Anton Aylward wrote:
Let me get this right.
As with the extN file systems, you can grow XFS. But you still get the situation the OP met, the 'out of space' message even though 'df' says there is space .... and you scratch your head and then finally go 'Ahh!' and run 'df -i' and see that Iuse% is 100. Then you "grow" -- change - the percentage of the FS given to inodes.
Ah, but the man page says In order to grow a filesystem, it is necessary to provide added space for it to occupy.

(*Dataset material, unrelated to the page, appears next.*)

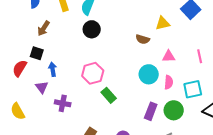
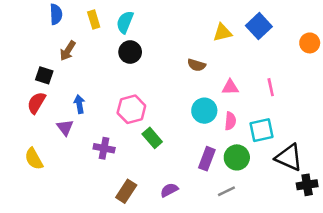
yellow triangle: (163, 23) -> (223, 33), moved
black square: (37, 53) -> (44, 75), moved
purple cross: (63, 103) -> (104, 148), moved

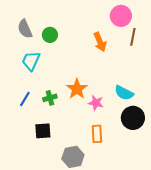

Can you alter the inode %age "in place"?
Yes. But the file system has to be mounted... FWIW -- I didn't know, so I had to try it. # xfs_growfs /dev/mapper/HnS-Sys -m 6 meta-data=/dev/mapper/HnS-Sys isize=256 agcount=16, agsize=1572848 blks = sectsz=512 attr=2 data = bsize=4096 blocks=25165568, imaxpct=5 = sunit=16 swidth=192 blks naming =version 2 bsize=4096 ascii-ci=0 log =internal bsize=4096 blocks=32768, version=2 = sectsz=512 sunit=16 blks, lazy-count=1 realtime =none extsz=4096 blocks=0, rtextents=0 data blocks changed from 25165568 to 25165824 inode max percent changed from 5 to 6
As to the 'oldest', well the ReiserFS was integrated into Linux before XFS was, and BTree file systems have a long history. Go google. And please don't try to tell me that the idea was based upon Microsoft's NTFS. IBM's JFS and the VERITAS File System both predate XFS. To be fair, there was a hefty burst of development in file systems for UNIX variants in the early 1990s.